**Objective a**
Set down the passage on painting word for word, between "However, as shown" and "value and chroma.", inclusive.

**Source text**

*****

“Paint what you see, not what you know”.
I’m sure you’ve heard that before.
And most of the time, it’s pretty good advice. But it’s not the whole picture. Why? Because you can’t always trust what you see.
What we see is a result of what our perceptual systems show us, processed through our previous experience and our knowledge. It’s filtered. What we see is affected by what we know. You can’t turn that off. It’s the reason visual illusions like this work.
So what we know can cause us to interpret what we see incorrectly.
Thankfully, the converse is true: what we know can help us to interpret what we see better. It can help us be fooled less easily – as long as we’ve taken the time to gather some better understanding.
A good example of this is modelling factors
Modeling factors
You may have come across the modeling factors of form before. It’s a very useful bit of knowledge that helps with making objects in drawings or paintings look three dimensional.
You may have seen diagram like this with more factors. I’ve missed out the ones to do with the cast shadow and also the terminator – the point where the half tone turns into shadow. Why I’ve done that will become clear shortly.
But you get the idea. The modelling factors describe the way value changes across an object depending on how the light falls on it. And they’re very useful to know because they can help you interpret what you see. They can help you make more realistic drawings and paintings.
However, as shown here they describe value only. They don’t tell you anything about how colour changes across a form.
I’ll explain.
How to model form with colour
If you’ve come across Munsell before, you’re probably aware of the three aspects of colour – hue, value and chroma.

*****

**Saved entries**
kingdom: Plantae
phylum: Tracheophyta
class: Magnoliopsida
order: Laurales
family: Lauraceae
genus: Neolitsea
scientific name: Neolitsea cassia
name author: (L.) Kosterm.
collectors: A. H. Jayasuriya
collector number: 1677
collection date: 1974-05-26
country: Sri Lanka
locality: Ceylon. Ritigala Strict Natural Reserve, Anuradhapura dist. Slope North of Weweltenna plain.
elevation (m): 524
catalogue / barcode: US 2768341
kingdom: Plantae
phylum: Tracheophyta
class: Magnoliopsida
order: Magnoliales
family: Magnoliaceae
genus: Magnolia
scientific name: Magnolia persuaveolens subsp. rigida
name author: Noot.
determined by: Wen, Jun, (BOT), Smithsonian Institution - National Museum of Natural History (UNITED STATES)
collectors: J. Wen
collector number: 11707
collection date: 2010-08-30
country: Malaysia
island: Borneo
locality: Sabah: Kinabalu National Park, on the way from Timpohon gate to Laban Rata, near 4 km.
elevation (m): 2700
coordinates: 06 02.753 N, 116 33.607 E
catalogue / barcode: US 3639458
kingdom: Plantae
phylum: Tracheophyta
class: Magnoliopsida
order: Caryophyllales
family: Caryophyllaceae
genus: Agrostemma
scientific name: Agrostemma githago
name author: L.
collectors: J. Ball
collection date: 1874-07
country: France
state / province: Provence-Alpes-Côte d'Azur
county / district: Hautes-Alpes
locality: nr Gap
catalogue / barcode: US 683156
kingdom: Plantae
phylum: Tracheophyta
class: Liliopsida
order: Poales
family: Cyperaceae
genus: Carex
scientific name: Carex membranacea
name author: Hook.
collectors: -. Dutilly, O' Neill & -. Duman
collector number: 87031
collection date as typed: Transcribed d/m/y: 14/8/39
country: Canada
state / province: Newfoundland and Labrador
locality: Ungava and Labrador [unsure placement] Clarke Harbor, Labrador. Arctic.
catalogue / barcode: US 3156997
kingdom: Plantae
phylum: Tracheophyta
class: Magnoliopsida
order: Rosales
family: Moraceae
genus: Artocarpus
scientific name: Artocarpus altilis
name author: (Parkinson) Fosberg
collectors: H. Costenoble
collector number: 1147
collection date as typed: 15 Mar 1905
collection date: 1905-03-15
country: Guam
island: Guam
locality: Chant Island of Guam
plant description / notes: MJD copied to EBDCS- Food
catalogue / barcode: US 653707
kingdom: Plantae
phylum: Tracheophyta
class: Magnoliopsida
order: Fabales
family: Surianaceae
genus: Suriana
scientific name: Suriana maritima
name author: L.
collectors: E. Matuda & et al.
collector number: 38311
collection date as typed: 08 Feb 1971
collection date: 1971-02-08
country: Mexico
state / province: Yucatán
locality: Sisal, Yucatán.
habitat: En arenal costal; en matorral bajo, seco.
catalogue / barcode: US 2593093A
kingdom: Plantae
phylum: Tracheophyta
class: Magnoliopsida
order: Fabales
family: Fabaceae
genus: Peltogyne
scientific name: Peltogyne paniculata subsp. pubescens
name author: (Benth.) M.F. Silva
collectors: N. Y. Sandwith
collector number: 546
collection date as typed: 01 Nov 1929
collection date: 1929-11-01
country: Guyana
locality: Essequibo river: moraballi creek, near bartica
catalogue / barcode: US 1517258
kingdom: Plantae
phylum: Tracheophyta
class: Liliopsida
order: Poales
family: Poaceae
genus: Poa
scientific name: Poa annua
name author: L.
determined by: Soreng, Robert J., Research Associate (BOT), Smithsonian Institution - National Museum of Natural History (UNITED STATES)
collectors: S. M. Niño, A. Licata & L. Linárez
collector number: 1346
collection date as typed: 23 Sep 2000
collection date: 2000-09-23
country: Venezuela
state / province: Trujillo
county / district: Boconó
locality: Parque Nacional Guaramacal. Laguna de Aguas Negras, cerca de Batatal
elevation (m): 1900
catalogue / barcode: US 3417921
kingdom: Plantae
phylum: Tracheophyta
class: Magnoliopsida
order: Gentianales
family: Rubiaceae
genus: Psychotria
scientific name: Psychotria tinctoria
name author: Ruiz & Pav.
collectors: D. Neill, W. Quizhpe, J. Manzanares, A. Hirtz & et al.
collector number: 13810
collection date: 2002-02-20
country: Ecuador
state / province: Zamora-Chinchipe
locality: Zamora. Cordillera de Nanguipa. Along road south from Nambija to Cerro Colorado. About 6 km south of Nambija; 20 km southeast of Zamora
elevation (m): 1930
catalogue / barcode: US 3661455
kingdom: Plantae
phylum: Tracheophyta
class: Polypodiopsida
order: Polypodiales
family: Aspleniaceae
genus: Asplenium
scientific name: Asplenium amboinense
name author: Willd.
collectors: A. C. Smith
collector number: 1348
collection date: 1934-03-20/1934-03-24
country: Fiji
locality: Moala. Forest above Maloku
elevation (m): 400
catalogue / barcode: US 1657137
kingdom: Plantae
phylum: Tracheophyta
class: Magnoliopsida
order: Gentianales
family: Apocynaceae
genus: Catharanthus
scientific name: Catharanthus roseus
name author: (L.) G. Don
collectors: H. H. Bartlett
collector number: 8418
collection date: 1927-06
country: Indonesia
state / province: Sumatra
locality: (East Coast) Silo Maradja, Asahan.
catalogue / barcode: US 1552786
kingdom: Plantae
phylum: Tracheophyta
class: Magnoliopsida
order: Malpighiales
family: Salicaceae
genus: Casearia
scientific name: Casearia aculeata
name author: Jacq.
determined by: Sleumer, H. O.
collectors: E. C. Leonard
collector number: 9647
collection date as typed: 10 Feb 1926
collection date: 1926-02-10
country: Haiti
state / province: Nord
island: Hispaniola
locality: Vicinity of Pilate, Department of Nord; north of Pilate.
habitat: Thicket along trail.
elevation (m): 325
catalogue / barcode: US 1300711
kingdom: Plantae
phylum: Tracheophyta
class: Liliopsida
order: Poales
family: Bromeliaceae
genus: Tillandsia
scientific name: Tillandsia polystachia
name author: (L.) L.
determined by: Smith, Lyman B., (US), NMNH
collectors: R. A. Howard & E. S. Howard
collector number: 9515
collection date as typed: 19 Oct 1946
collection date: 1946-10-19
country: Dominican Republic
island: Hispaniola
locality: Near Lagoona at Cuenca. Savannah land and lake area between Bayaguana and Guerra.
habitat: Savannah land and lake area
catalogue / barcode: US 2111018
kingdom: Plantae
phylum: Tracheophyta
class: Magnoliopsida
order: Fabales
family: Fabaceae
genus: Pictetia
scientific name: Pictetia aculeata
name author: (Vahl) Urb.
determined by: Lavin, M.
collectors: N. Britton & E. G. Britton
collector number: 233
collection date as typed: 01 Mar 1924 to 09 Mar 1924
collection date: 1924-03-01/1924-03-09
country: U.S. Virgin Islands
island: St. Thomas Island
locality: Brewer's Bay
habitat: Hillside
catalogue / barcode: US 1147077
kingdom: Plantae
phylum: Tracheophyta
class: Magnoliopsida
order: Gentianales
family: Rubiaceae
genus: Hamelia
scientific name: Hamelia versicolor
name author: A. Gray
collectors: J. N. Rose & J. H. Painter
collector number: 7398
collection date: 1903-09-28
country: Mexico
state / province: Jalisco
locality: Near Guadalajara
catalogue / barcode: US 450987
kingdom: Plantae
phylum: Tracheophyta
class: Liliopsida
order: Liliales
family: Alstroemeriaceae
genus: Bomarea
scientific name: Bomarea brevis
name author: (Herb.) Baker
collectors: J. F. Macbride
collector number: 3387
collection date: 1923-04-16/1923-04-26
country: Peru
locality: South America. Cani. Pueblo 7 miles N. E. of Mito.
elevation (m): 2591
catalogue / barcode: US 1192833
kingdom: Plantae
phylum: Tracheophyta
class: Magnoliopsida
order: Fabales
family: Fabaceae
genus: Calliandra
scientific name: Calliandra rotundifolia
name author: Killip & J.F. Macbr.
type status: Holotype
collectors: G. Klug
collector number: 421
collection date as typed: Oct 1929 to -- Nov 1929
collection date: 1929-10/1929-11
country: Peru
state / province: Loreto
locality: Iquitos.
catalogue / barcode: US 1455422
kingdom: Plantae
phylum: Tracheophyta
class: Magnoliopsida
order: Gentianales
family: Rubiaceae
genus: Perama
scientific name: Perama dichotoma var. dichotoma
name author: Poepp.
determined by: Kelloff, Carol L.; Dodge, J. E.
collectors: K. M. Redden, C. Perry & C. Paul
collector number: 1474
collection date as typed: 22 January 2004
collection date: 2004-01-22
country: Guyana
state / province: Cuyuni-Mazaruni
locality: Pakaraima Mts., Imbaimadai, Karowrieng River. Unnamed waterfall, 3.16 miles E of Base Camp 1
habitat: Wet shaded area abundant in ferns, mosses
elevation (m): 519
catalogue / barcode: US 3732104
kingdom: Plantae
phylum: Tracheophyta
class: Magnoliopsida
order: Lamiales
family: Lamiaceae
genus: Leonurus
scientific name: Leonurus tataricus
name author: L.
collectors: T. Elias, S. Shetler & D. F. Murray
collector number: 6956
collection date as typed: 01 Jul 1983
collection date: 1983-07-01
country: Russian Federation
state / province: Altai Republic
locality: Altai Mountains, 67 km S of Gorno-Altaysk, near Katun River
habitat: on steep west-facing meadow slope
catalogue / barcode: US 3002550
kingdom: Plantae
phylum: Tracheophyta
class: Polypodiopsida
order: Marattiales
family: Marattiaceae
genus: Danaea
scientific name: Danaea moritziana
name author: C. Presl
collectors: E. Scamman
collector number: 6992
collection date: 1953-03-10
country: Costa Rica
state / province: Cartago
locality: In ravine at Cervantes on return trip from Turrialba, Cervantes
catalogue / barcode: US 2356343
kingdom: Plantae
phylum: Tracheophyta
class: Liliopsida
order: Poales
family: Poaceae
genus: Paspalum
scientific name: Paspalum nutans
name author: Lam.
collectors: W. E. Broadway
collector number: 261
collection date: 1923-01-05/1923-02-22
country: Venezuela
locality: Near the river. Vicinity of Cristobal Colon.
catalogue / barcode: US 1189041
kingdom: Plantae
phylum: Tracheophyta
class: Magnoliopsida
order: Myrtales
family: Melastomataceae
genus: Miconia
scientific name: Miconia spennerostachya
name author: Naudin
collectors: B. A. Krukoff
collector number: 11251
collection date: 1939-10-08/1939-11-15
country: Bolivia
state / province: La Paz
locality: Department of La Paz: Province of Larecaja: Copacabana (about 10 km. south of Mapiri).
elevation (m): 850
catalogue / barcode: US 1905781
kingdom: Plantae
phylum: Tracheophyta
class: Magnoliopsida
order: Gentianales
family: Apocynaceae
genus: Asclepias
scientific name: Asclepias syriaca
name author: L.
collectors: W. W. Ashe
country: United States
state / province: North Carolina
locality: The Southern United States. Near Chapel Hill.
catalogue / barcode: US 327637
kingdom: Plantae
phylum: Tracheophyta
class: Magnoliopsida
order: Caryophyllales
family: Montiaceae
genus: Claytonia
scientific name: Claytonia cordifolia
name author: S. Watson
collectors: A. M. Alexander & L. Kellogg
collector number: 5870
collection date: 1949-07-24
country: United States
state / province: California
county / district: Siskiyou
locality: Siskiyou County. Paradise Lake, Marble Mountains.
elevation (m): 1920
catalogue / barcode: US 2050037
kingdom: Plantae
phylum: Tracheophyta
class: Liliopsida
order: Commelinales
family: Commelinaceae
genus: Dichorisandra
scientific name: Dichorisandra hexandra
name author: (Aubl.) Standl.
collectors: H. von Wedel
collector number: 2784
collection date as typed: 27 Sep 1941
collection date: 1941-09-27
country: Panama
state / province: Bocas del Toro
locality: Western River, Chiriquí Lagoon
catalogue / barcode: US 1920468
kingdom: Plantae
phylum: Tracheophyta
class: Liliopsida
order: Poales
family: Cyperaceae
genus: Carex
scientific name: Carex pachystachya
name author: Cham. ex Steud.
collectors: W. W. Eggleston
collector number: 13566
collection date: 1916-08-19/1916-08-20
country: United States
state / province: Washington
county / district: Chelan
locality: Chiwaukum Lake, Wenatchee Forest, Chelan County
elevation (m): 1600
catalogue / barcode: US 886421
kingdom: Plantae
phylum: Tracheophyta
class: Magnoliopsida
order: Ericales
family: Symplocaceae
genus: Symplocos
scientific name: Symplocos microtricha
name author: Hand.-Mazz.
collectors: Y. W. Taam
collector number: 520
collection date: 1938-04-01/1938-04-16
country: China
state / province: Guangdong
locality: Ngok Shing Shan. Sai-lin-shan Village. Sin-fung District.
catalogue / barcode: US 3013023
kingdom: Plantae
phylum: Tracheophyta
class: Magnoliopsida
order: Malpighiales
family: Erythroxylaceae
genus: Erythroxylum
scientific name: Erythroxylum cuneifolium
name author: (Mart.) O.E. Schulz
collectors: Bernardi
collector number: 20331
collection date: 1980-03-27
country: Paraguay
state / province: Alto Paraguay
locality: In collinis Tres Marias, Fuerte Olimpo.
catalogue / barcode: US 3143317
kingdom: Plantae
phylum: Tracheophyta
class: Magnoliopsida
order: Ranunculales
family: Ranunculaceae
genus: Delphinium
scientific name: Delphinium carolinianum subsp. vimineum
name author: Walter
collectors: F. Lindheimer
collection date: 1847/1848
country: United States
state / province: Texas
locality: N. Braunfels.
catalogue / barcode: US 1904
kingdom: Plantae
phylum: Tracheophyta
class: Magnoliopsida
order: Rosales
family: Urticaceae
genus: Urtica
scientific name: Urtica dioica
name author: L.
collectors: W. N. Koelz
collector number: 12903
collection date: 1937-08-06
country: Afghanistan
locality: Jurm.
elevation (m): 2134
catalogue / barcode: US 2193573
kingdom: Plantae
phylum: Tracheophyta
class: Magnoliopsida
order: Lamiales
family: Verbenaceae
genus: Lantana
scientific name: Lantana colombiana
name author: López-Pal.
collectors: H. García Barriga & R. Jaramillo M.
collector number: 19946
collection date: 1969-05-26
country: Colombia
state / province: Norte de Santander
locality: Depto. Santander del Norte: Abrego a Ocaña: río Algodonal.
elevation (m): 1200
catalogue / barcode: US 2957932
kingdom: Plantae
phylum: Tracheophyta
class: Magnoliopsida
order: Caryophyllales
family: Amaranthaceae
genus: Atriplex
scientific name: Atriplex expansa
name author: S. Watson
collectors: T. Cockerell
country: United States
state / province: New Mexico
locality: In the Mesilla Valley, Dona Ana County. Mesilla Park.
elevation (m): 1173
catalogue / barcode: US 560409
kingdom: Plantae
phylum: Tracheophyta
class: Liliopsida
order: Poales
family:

*****

**Objective b**
Extract the rows of the saved entries verbatim, from the first row through the line holding "country: Sri Lanka", inclusive.

**Correct result a**
However, as shown here they describe value only. They don’t tell you anything about how colour changes across a form.
I’ll explain.
How to model form with colour
If you’ve come across Munsell before, you’re probably aware of the three aspects of colour – hue, value and chroma.

**Correct result b**
kingdom: Plantae
phylum: Tracheophyta
class: Magnoliopsida
order: Laurales
family: Lauraceae
genus: Neolitsea
scientific name: Neolitsea cassia
name author: (L.) Kosterm.
collectors: A. H. Jayasuriya
collector number: 1677
collection date: 1974-05-26
country: Sri Lanka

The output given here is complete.